If you are not able to leave, run to the door frame or hide under your desk. This is what I was taught in elementary school. When I was living in Lima was a common procedure at home, since it is always said that more people are injured form stuff falling in their heads (shelves, cabinets, lamps). When the shake got longer than expected we would run out to the backyard and some of us would shut the electricity off.

But things changed, in schools now they teach you to leave out, and drills are done city-wide (my last was last year). Safe areas are identified with circles in the streets; and if going out is not an option, the strongest structural elements are identified with a symbol ( There is an area called the “triangle of life” that is the space that would remain void between the vertical element and a failed beam.

The misconception is that not all desks, door frames or columns can perform as life saver; and in the designated ones, we are in front of a lot of assumptions as they were identified a posteriori.

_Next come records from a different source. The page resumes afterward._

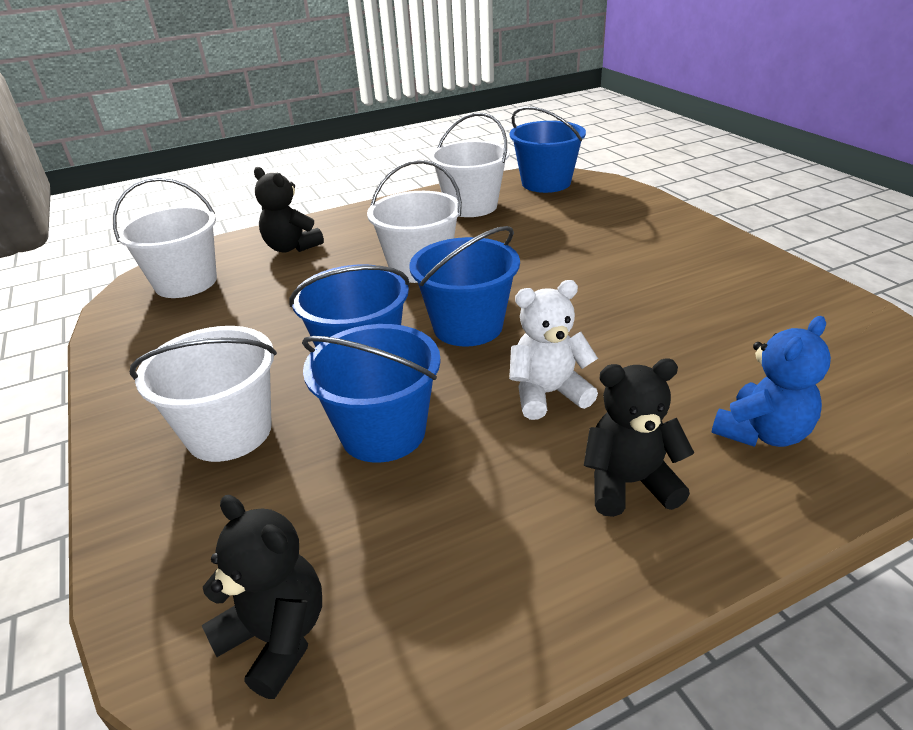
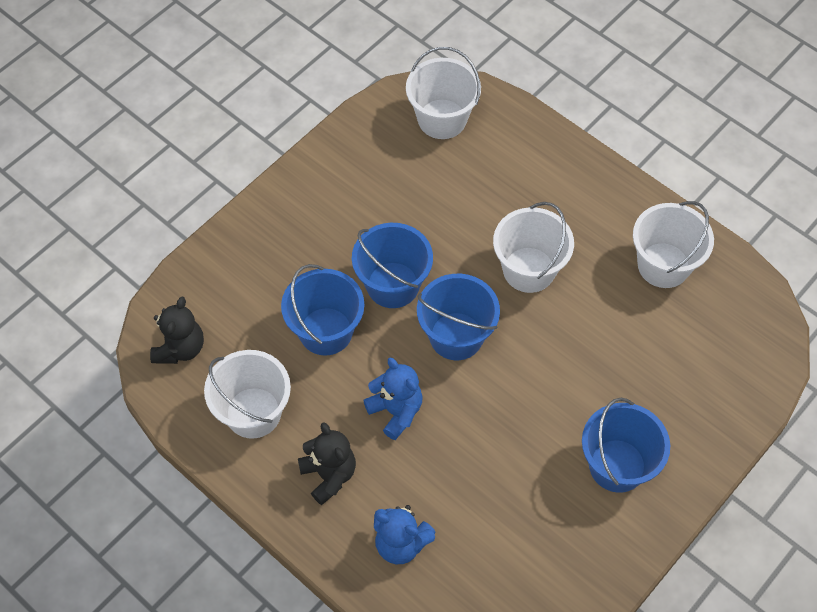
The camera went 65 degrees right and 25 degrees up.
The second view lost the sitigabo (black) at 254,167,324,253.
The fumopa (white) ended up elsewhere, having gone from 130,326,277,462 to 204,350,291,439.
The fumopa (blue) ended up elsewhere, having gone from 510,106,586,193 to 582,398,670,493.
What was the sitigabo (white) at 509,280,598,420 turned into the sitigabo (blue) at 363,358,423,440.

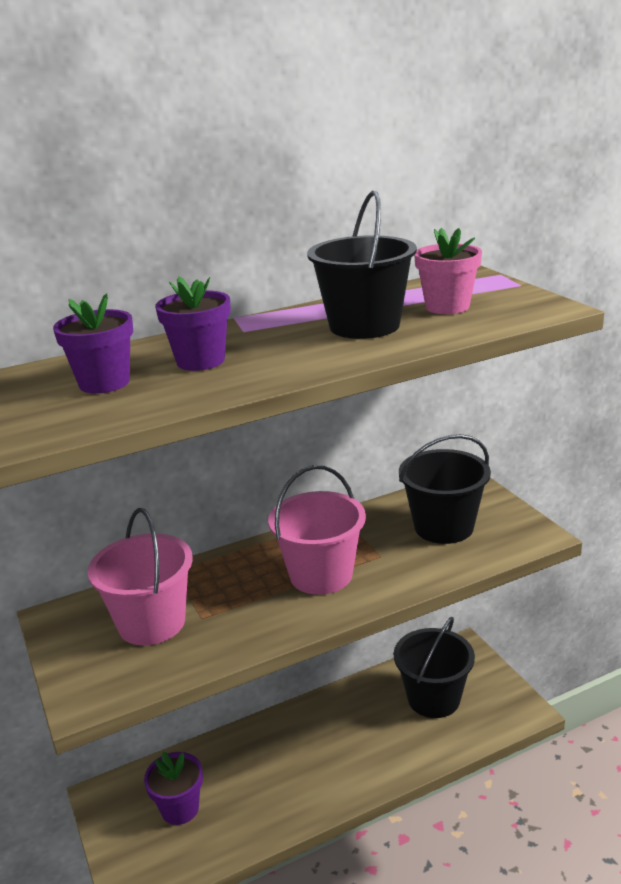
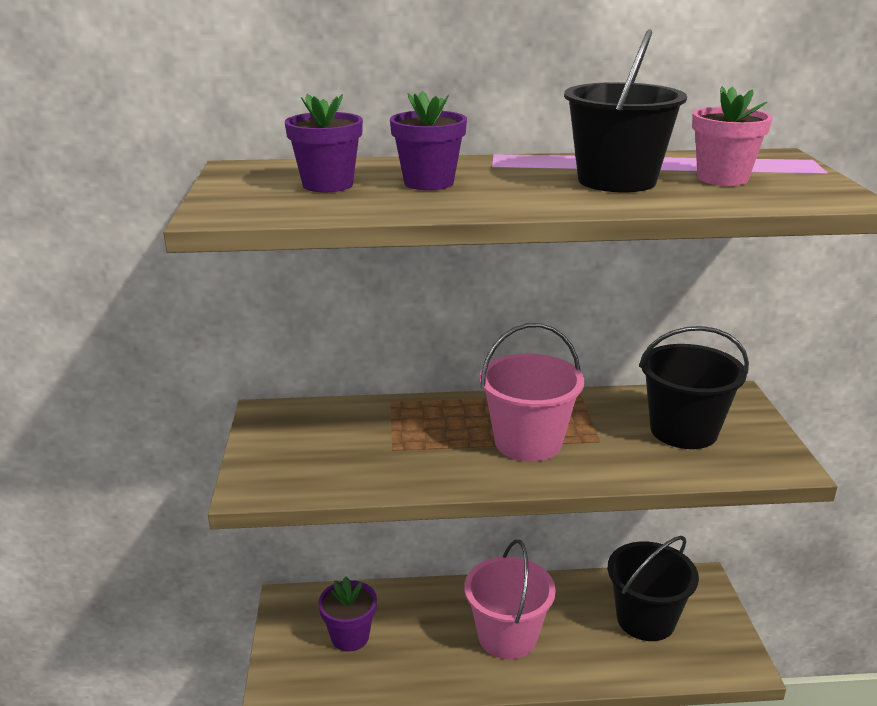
The camera went 20 degrees right and 0 degrees up.
The fumopa (pink) ended up elsewhere, having gone from 88,508,193,645 to 464,540,556,659.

In Bucharest buildings has a bid red dot tells you how safe you are in case of a seismic event.  You cannot say it’s not a creative idea. I love it, and as a budget travel you know where  to find good deals (Risky cities: red equals danger in Bucharest, Europe's earthquake capital | Cities | The Guardian).

In Los Angeles I was asked first to go under my desk, it was designed purposely to stand major earthquakes. It’s also the protocol in case an action shooter breaks in. Pretty scary, but in America chances for being shot are high.


Informative Indeed!

This piece of information I find very interesting. Since I read @nisha's article, I was looking for more information on what actually could work in case of Nepal. We have weak structures (some of which still stand) and they are tall making escape difficult in case of extreme situations. Also, I work in the eighth floor of a building which is standing (strong, I hope). So, your information surely helped me. Thanks!


Thank you !! :slight_smile:

Well certainly! this piece of information could have been more informative and better.My apology…

Though thank you all for sharing your views that did expand my knowledge.